The fact that I’m writing this article in an open-source web-browser (Chromium) on an open-source operating system (Ubuntu), into an open-source CMS (WordPress) that runs on an open-source Ubuntu server (thanks WebSynthesis) shows that.
So to worry that Microsoft is somehow seeking to revive this (failed) strategy of ’embrace, extend and extinguish’ approach is folly.
However perturbing it may feel right now, Ubuntu on Windows 10 can be seen as endorsing the open-source ethic. It’s Microsoft saying “You got it right, we got it wrong.”

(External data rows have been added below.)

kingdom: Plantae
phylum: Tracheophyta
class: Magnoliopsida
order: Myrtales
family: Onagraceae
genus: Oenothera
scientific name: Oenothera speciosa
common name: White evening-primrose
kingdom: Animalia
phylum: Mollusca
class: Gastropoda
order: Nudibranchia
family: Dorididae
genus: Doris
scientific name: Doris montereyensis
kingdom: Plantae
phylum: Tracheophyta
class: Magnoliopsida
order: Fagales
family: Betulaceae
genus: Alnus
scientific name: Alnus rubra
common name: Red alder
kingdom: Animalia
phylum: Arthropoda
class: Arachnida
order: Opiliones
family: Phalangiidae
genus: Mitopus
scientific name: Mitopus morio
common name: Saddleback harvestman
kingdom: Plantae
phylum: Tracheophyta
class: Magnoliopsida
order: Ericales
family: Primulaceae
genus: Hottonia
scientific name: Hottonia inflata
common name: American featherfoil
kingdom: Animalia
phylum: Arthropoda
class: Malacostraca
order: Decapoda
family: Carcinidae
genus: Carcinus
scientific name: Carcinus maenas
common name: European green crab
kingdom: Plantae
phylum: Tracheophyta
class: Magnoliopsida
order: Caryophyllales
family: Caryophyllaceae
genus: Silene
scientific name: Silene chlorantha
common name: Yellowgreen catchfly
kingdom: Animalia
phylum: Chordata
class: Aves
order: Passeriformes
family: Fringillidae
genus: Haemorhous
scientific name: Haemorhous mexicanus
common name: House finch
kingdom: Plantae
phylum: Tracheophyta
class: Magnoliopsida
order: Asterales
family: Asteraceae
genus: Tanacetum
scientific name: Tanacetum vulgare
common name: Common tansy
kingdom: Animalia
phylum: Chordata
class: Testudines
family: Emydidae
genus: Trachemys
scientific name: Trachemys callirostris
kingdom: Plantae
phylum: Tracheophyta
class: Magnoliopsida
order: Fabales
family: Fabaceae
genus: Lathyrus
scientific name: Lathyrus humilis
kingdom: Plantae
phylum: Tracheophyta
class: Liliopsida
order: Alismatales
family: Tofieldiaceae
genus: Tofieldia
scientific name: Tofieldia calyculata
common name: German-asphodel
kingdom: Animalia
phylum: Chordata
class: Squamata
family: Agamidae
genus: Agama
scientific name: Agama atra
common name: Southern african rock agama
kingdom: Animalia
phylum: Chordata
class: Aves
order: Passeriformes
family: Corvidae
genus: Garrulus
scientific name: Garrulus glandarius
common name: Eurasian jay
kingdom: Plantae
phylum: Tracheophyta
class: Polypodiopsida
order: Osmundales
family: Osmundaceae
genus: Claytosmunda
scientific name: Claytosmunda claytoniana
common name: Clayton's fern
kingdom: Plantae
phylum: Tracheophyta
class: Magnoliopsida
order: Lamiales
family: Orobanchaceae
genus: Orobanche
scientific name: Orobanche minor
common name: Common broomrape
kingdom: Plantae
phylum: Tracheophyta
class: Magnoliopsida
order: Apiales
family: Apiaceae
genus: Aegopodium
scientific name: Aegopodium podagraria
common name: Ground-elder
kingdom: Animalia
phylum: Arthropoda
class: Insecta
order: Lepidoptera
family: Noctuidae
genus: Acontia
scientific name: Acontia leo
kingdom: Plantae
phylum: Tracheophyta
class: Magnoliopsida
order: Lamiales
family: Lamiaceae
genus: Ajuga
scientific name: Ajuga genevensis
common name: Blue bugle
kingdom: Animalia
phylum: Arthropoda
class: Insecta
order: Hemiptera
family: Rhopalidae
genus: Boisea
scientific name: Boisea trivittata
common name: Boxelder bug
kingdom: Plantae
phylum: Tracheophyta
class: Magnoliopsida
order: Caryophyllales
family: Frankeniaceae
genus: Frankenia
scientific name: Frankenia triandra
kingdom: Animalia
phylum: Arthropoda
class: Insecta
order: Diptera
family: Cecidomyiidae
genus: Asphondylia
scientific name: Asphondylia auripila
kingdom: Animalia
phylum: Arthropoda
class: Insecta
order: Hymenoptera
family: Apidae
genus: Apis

Microsoft, the erstwhile king of yore, caller of names, and builder of walled gardens, cannot create an attractive developer experience without Linux.
It’s a milestone we should pinch ourselves about, not punch ourselves over.
So I say let’s also not get carried away brooding about theoretical implications or plots. Ubuntu on Windows is just one of several developer-focused initiatives arriving in the next update to Windows 10.
It’s just happens to be a really weird one.